# Onto has no AI inside — and that's the whole point · Onto Blog
> Firecrawl's JSON mode and context.dev's aiQuery run an LLM in their own pipeline — and bill you for it. Onto runs none. Putting a model inside a data layer is self-defeating; here's the economics, and how our new batch and extract endpoints stay true to it.

**Source:** /blog/no-ai-inside
**Extracted:** 2026-06-24T17:42:54.789Z

---
A developer asked us a sharp question last week: _“If you're using AI behind the scenes to give me clean data, what's the point of you?”_

It's the right question, and the answer is the most important design decision we've made: **there is no AI inside Onto.** No model cleans your HTML. No model writes your score. No model decides what a page “means.” And that isn't a limitation we're apologizing for — it's the entire reason the product is worth using.

### The trap: paying for the thing you're trying to avoid

Here's the job Onto does. An agent without us fetches a page — call it 600 KB of HTML — and feeds the whole thing to its own frontier model just to _read_ it. That's roughly 150,000 tokens spent on nav bars, utility classes, and analytics scripts to find the few kilobytes that matter. Onto hands the agent the clean version instead: often 10× smaller, sometimes far more.

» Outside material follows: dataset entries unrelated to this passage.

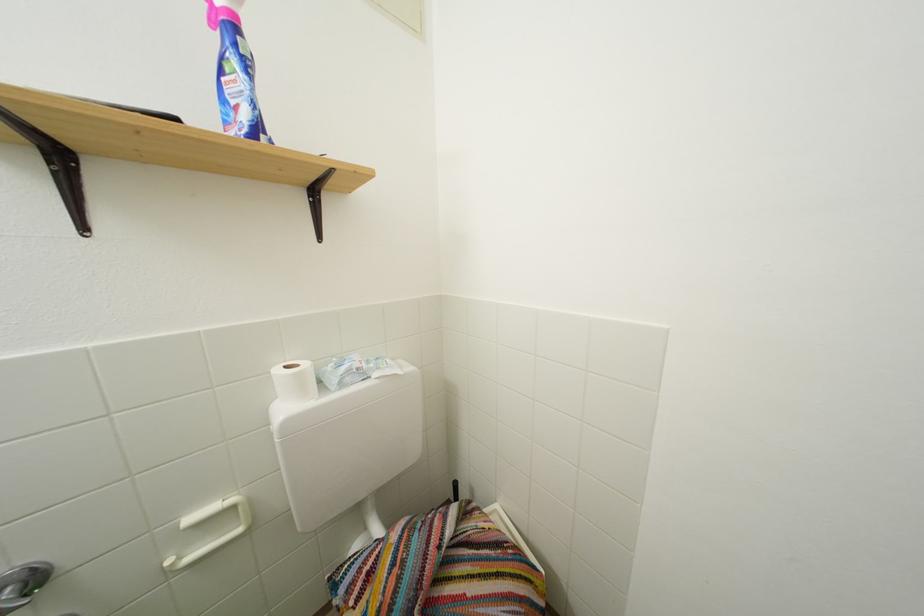
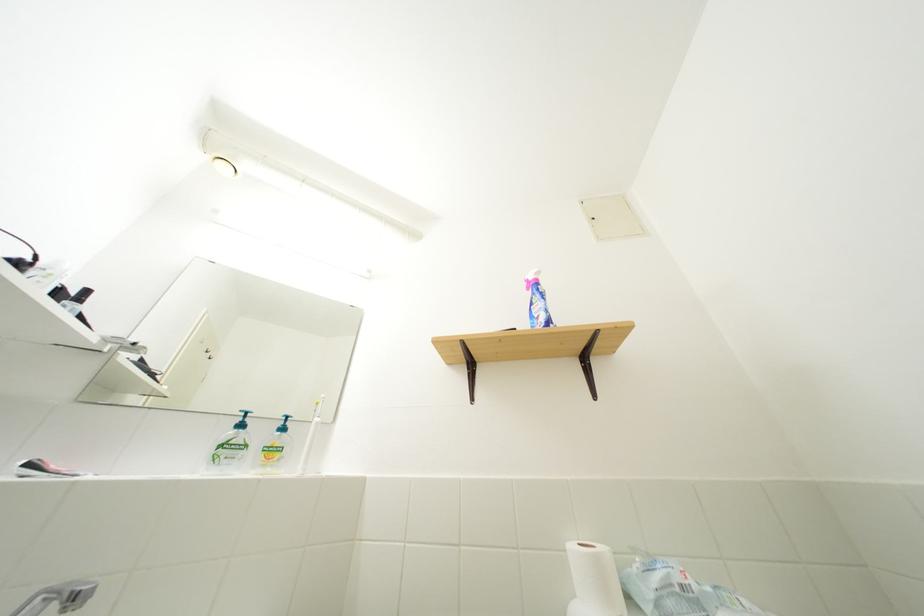
Find the pixel in the second image that matches (x=351, y=375) in the first image.

(665, 585)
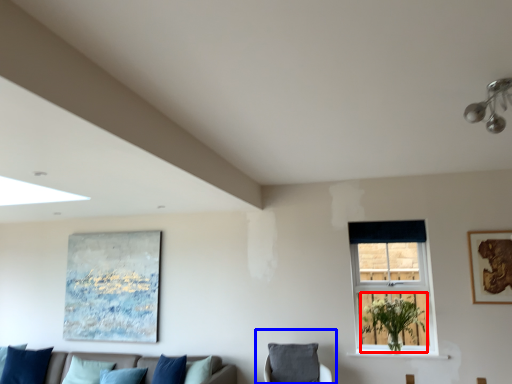
Question: Which point is further to the camera, plant (highlighted by a red box) or swivel chair (highlighted by a blue box)?

Choices:
 (A) plant
 (B) swivel chair

Answer: (A)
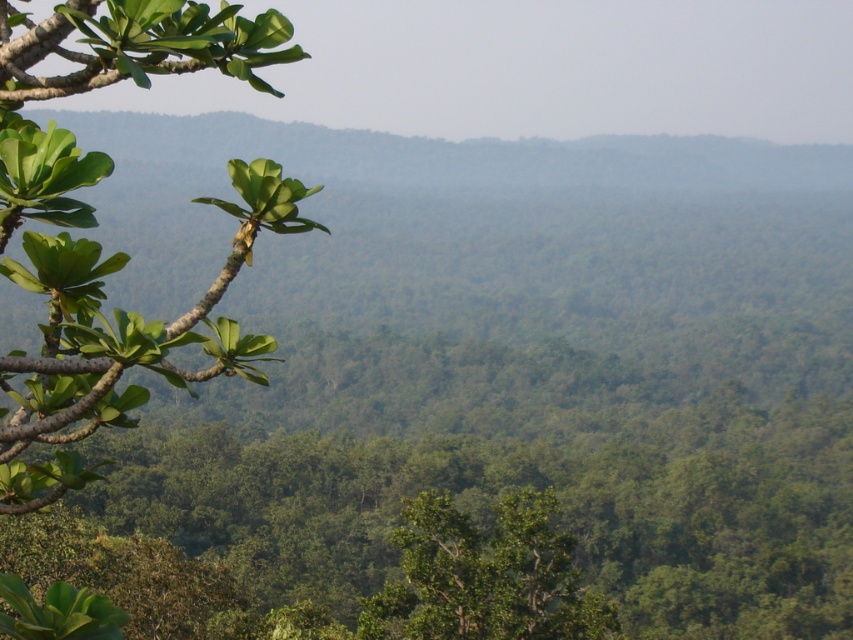
You are a bird soaring above the forest. You spot the green matte leafy branch at left and the green leafy tree at center. Which one is closer to you?

The green matte leafy branch at left is closer to you because it is positioned in front of the green leafy tree at center.

You are a hiker trying to navigate through the forest. You see two points marked in the image. Which point is closer to you, point (167, 45) or point (498, 596)?

Point (167, 45) is closer to the viewer than point (498, 596).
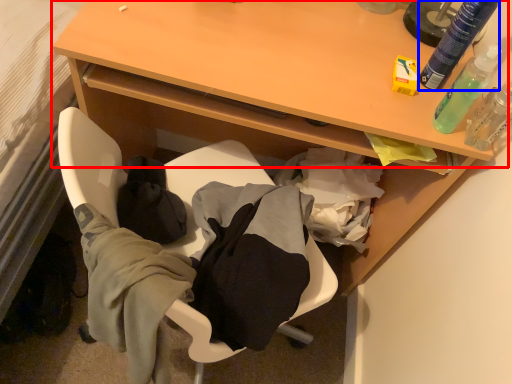
Question: Which object is further to the camera taking this photo, table (highlighted by a red box) or bottle (highlighted by a blue box)?

Choices:
 (A) table
 (B) bottle

Answer: (A)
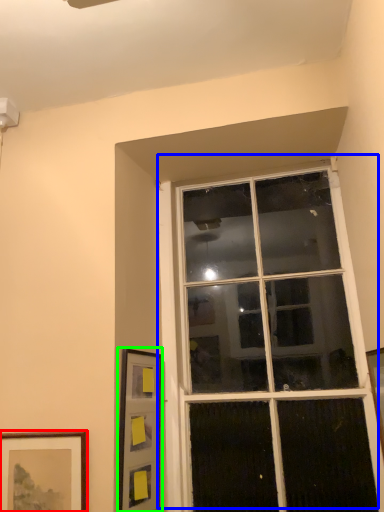
Question: Based on their relative distances, which object is farther from picture frame (highlighted by a red box)? Choose from window (highlighted by a blue box) and picture frame (highlighted by a green box).

Choices:
 (A) window
 (B) picture frame

Answer: (A)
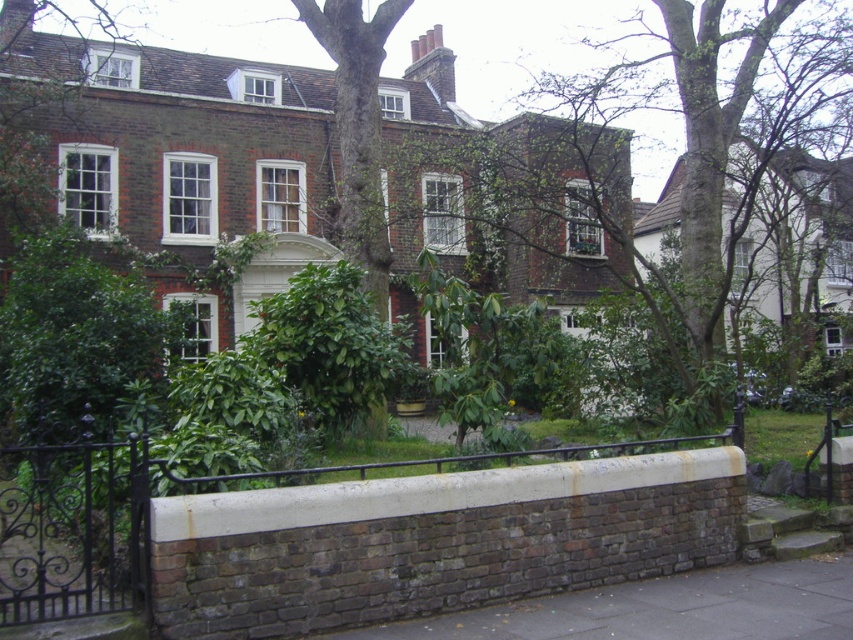
Is rusty brick wall at lower center bigger than brown brick pavement at lower center?

No, rusty brick wall at lower center is not bigger than brown brick pavement at lower center.

Where is `rusty brick wall at lower center`? This screenshot has height=640, width=853. rusty brick wall at lower center is located at coordinates (149, 513).

Identify the location of rusty brick wall at lower center. (149, 513).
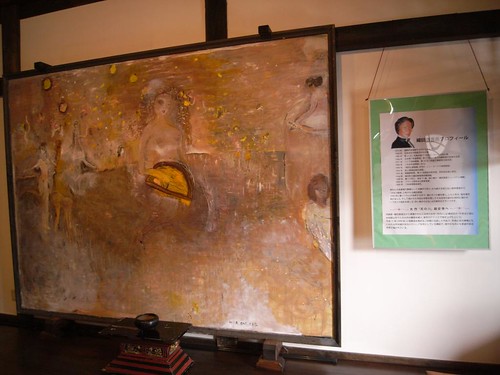
Where is `decorative wood`? The image size is (500, 375). decorative wood is located at coordinates click(x=12, y=13), click(x=15, y=59), click(x=52, y=7).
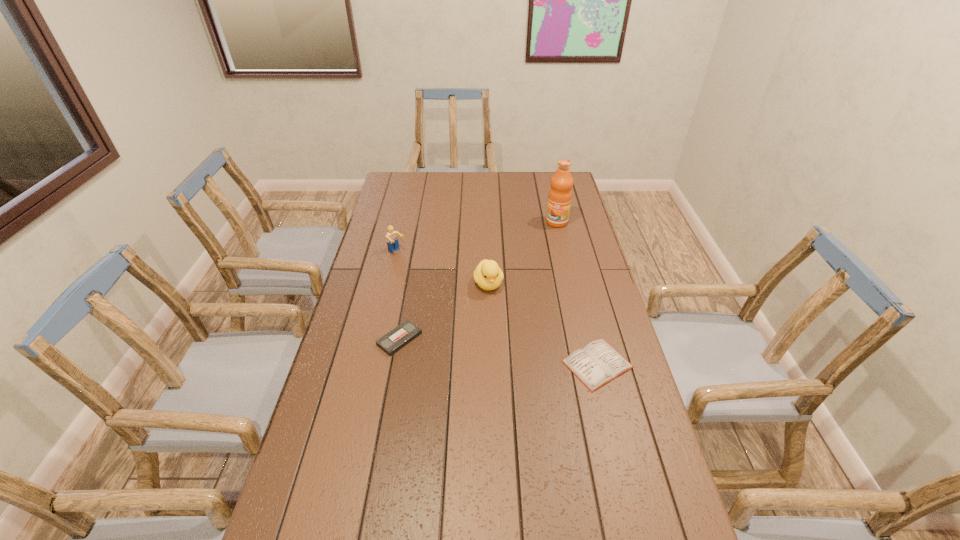
Identify the location of free space located on the front-facing side of the third nearest object. The width and height of the screenshot is (960, 540). (509, 339).

Where is `free space located on the front-facing side of the third nearest object`? The image size is (960, 540). free space located on the front-facing side of the third nearest object is located at coordinates 516,356.

The height and width of the screenshot is (540, 960). I want to click on free space located 0.080m on the face of the second farthest object, so click(x=415, y=267).

Identify the location of vacant space situated 0.330m on the face of the second farthest object. The image size is (960, 540). (456, 301).

Find the location of a particular element. Image resolution: width=960 pixels, height=540 pixels. vacant space located on the face of the second farthest object is located at coordinates (442, 289).

I want to click on free region located on the label side of the fruit juice, so click(x=538, y=254).

What are the coordinates of `vacant position located on the label side of the fruit juice` in the screenshot? It's located at (529, 268).

Identify the location of free location located 0.390m on the label side of the fruit juice. The height and width of the screenshot is (540, 960). (519, 284).

Identify the location of videotape at the left edge. This screenshot has height=540, width=960. (397, 338).

Identify the location of Lego located at the left edge. The width and height of the screenshot is (960, 540). (391, 237).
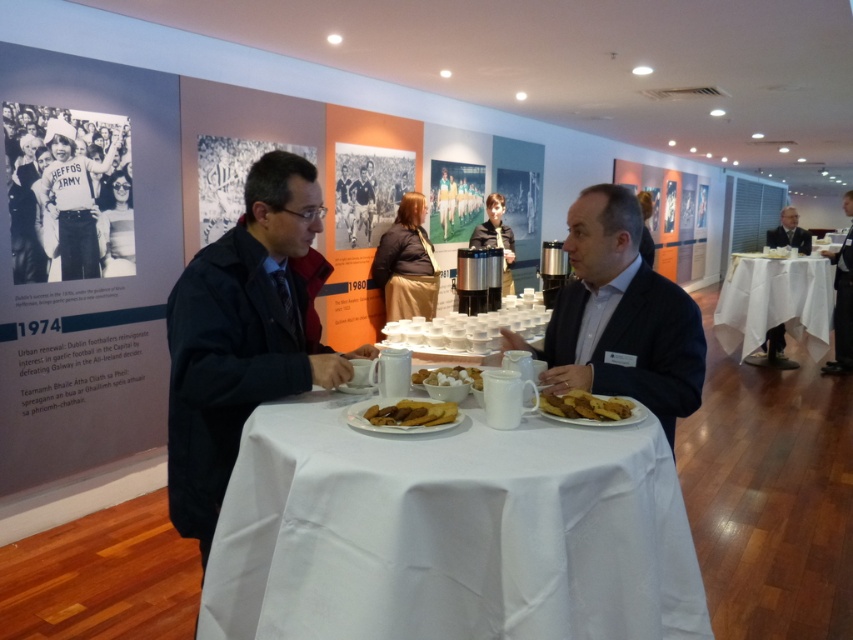
Question: Which point appears closest to the camera in this image?

Choices:
 (A) (845, 195)
 (B) (421, 230)

Answer: (B)

Question: Does dark blue jacket at center lie behind brown fabric jacket at center?

Choices:
 (A) no
 (B) yes

Answer: (A)

Question: Which of these objects is positioned closest to the white matte plate at center?

Choices:
 (A) white sugar cubes at center
 (B) dark blue suit at right
 (C) dark suit at right

Answer: (C)

Question: Which of the following is the closest to the observer?

Choices:
 (A) white cloth table at right
 (B) dark suit at right

Answer: (A)

Question: From the image, what is the correct spatial relationship of dark suit at right in relation to golden brown crispy pastry at center?

Choices:
 (A) right
 (B) left

Answer: (A)

Question: Does white fabric shirt at upper left appear on the right side of golden brown crispy pastry at center?

Choices:
 (A) no
 (B) yes

Answer: (A)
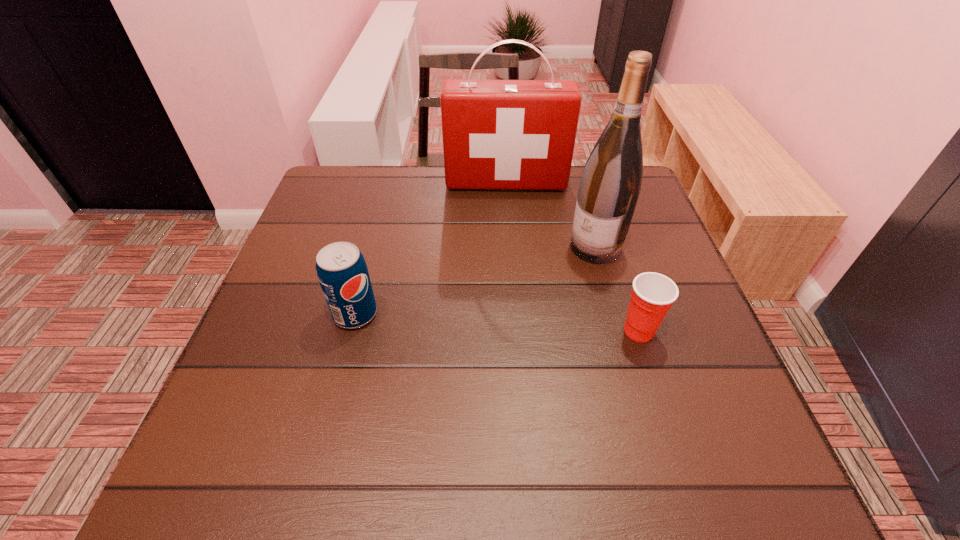
Where is `free space on the desktop that is between the pop and the Dixie cup and is positioned on the label of the wine bottle`? The image size is (960, 540). free space on the desktop that is between the pop and the Dixie cup and is positioned on the label of the wine bottle is located at coordinates pos(500,323).

Locate an element on the screen. The height and width of the screenshot is (540, 960). vacant spot on the desktop that is between the third tallest object and the shortest object and is positioned on the front face of the third shortest object is located at coordinates (512, 323).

Now look at what happens if Onto used an LLM to produce that clean version. We'd be running a model over the same 600 KB — paying frontier-model prices — and then charging you for it. You'd be paying for an LLM to save yourself from paying for an LLM. The economics don't just fail to improve; they invert. A data layer with a model inside is a more expensive version of the problem it claims to solve.

This is the line between Onto and tools like Firecrawl's JSON extraction or context.dev's `aiQuery`. Those run a model in their pipeline — genuinely useful, but you pay for that inference whether you see the line item or not. We don't run one, so there's nothing to pass on.

### What Onto actually is

The cleaning step is deterministic parsing — strip the chrome, walk the DOM, convert the semantic content to Markdown. It runs in tens of milliseconds and costs effectively nothing. The [AIO score](/scoring) is a rule engine, not a judge: it starts at 100 and subtracts named penalties — no [headings](/scoring), no content negotiation, JSON-LD missing, payload bloated. Same URL in, same score out, every time. You can cache it, audit it, and reason about it, because nothing in the path is probabilistic.

That's the property an LLM can never give you: a model that cleans a page is a model that can _hallucinate_ a page. Determinism is the feature.

### The new endpoints stay on the right side of that line

We just shipped three more primitives, and every one of them is the same deterministic fetch-and-process — no model, no third-party service:

`POST /v1/batch` takes a list of URLs, or just a base URL whose pages it discovers from the sitemap, and reads, scores, or extracts every one in a single billable call. Pull fifty pages of a site without spending fifty credits. `POST /v1/map` returns a site's URLs so you can plan a crawl. `POST /v1/extract` returns the structured data a page _already declares_ — its JSON-LD, OpenGraph, and meta tags.

That last one is the tell. A model-backed “extract” would happily invent a `price` field for a page that never stated one. Ours returns what the page published and nothing else. If the data isn't there, we don't make it up — we hand your model the clean Markdown and let _it_ reason, on your terms, at 10× fewer tokens.

### The intelligence lives in the caller

The cleanest way to think about Onto: it's a dumb primitive, on purpose. Either the thing calling it is a deterministic pipeline — in which case it already knows which URLs it wants — or it's an AI agent, in which case it does its own reasoning. Neither one needs Onto to be smart. Both need it to be fast, cheap, and predictable. So Onto provides; it doesn't decide.

That principle is also why we said no to some obvious-looking features. A search endpoint would need a third-party index with its own rate limits and bill — and deciding _what_ to fetch is the caller's job anyway. A JavaScript-rendering mode would need a third-party headless-browser farm. LLM extraction would need a paid model. Each one would have made Onto depend on someone else's meter. We'd rather ship fewer endpoints that we fully control and can scale natively than a longer feature list propped up on services we don't own.

### Why this is the durable bet

Models will keep getting smarter and cheaper. That makes some AI tooling disposable — but it makes a deterministic, near-free data layer _more_ valuable, not less, because the cheapest thing in the stack is the thing that survives. Onto's job is to make sure your expensive model never touches raw HTML. The only way that math works is if the layer doing it isn't expensive itself.

So: no AI inside. That's not us falling behind. That's us refusing to sell you the problem twice.